The range starts at the line containing "Segmentanlage" and ends at the last line of the records below. Reproduce those lines exactly.

### GIVEN INFORMATION:
········
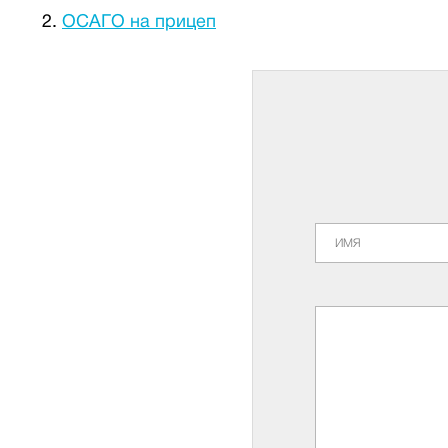
ОСАГО на прицеп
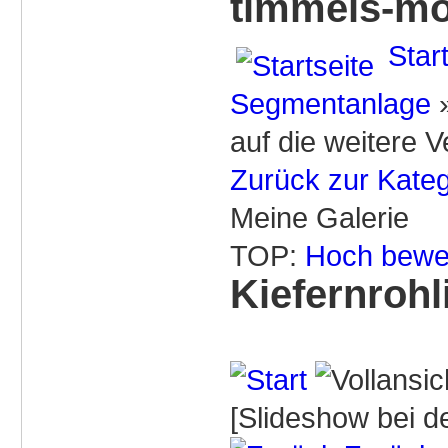
timmels-mo
Star
Segmentanlage
auf die weitere V
Zurück zur Kateg
Meine Galerie
TOP:
Hoch bewe
Kiefernrohl
[Slideshow bei de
········
### ANSWER:
Segmentanlage
auf die weitere V
Zurück zur Kateg
Meine Galerie
TOP:
Hoch bewe
Kiefernrohl
[Slideshow bei de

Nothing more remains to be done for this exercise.